BEGIN EXCERPTED TEXT
This complacent and reactionary scenario has been exploded in Tunisia and Egypt. History has returned with a vengeance. What is presently unfolding in Cairo and throughout Egypt is revolution, the real thing.
Wish it were, but no. The best clue I have to the non-class nature of the revolution is summed up in the following question “What happened to the General Strike?” We read here and here on Monday that it was supposed to have begun on Tuesday. At myfiredoglake, Jeff Kaye wrote:
… Barely reported in the West, among the crowds at Tahrir Square last Sunday, a new trade union confederation was announced, the Federation of Egyptian Trade Unions (FETU), which immediately issued a call for a general-strike. The call has been widely taken up, and many reports now link the uprising to unity with the workers, particularly in Suez, where the battle has been fought most intensely with state police.
END EXCERPTED TEXT
BEGIN COLLECTED MATERIAL
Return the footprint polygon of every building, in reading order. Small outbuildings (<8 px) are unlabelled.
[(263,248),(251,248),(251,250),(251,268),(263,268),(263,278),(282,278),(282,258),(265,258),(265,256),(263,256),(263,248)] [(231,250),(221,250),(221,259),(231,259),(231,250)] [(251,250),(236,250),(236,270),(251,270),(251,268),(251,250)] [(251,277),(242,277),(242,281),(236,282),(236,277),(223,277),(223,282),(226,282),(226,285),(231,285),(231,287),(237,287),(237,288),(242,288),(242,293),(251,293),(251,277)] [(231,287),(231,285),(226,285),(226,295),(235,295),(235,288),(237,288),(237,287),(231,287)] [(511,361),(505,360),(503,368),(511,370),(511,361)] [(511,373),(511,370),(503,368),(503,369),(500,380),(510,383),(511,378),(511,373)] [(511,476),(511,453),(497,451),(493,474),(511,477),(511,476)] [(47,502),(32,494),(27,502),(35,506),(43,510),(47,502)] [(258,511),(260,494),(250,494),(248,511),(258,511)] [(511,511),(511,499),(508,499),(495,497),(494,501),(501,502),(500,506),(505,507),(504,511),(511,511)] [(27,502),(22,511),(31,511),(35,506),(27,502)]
END COLLECTED MATERIAL
» **THE TASKS**
**A)** Reproduce a passage from the excerpt on the Egyptian uprising character for character. Begin at the words "This complacent and" and stop after "with state police.".
**B)** For the excerpt on the Egyptian uprising, answer yes or no to each statement and quote the words that decide it: (i) The new trade union confederation was announced at Tahrir Square. (ii) The general strike was supposed to have begun on Monday. (iii) The battle with state police was fought most intensely in Suez.

» **RESULTS FOR THE EXERCISE**
**A)**
This complacent and reactionary scenario has been exploded in Tunisia and Egypt. History has returned with a vengeance. What is presently unfolding in Cairo and throughout Egypt is revolution, the real thing.
Wish it were, but no. The best clue I have to the non-class nature of the revolution is summed up in the following question “What happened to the General Strike?” We read here and here on Monday that it was supposed to have begun on Tuesday. At myfiredoglake, Jeff Kaye wrote:
… Barely reported in the West, among the crowds at Tahrir Square last Sunday, a new trade union confederation was announced, the Federation of Egyptian Trade Unions (FETU), which immediately issued a call for a general-strike. The call has been widely taken up, and many reports now link the uprising to unity with the workers, particularly in Suez, where the battle has been fought most intensely with state police.

**B)**
(i) Yes: "among the crowds at Tahrir Square last Sunday, a new trade union confederation was announced"
(ii) No: "it was supposed to have begun on Tuesday"
(iii) Yes: "particularly in Suez, where the battle has been fought most intensely with state police"